DIRECTIVE. The lines from the one containing "position:absolute; left:203px; top:58px;" through the final line of the data below must be written out exactly, both included, and nothing more.

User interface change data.
'''

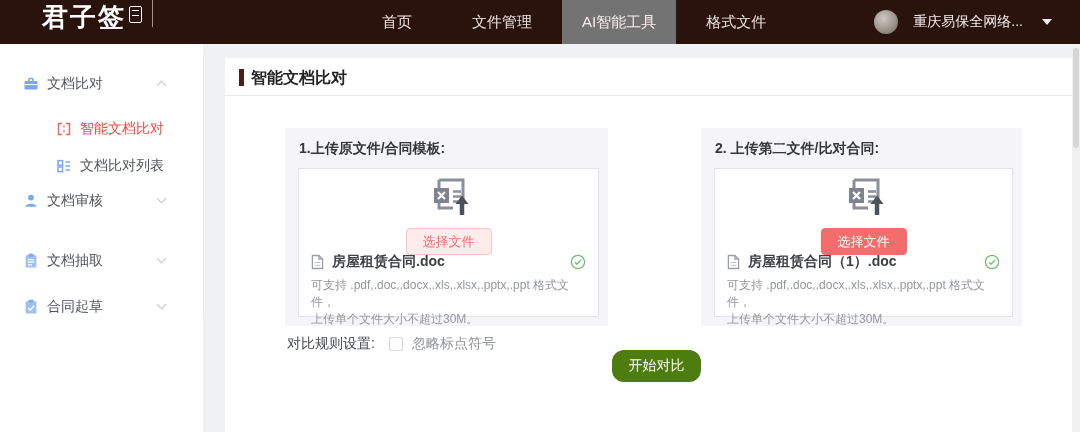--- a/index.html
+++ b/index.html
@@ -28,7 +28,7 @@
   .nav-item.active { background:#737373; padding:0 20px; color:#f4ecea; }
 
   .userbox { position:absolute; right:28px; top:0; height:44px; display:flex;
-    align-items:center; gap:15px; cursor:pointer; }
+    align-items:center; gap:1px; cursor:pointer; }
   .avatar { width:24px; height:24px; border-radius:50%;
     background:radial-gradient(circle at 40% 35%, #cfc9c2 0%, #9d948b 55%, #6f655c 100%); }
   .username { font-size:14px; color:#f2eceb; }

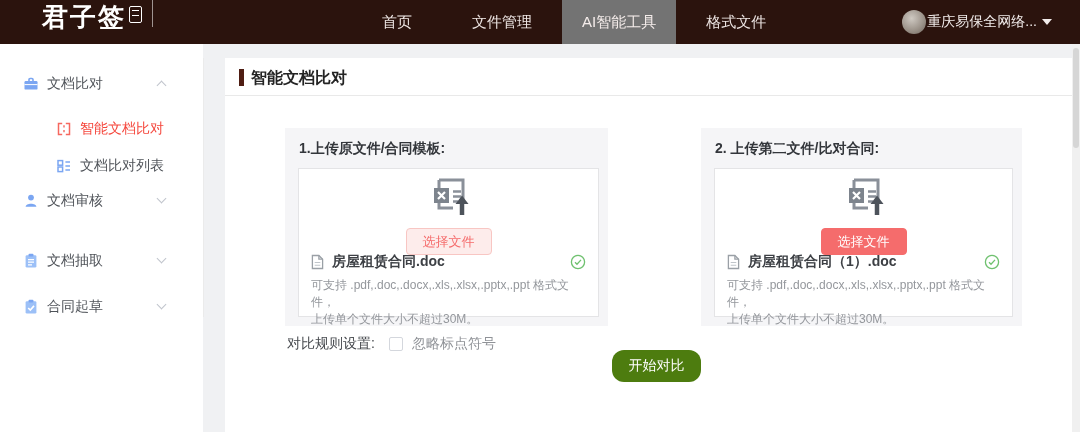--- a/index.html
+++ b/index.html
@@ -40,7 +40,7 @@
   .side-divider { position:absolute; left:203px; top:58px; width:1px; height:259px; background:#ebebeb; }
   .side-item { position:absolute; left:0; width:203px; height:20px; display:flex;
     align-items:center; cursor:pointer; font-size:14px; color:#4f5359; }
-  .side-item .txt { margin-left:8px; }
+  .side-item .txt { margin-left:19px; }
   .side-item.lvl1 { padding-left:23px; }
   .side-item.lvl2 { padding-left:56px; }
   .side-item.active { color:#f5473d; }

'''

SOLUTION FOR THIS PROBLEM.
   .side-divider { position:absolute; left:203px; top:58px; width:1px; height:259px; background:#ebebeb; }
   .side-item { position:absolute; left:0; width:203px; height:20px; display:flex;
     align-items:center; cursor:pointer; font-size:14px; color:#4f5359; }
-  .side-item .txt { margin-left:8px; }
+  .side-item .txt { margin-left:19px; }
   .side-item.lvl1 { padding-left:23px; }
   .side-item.lvl2 { padding-left:56px; }
   .side-item.active { color:#f5473d; }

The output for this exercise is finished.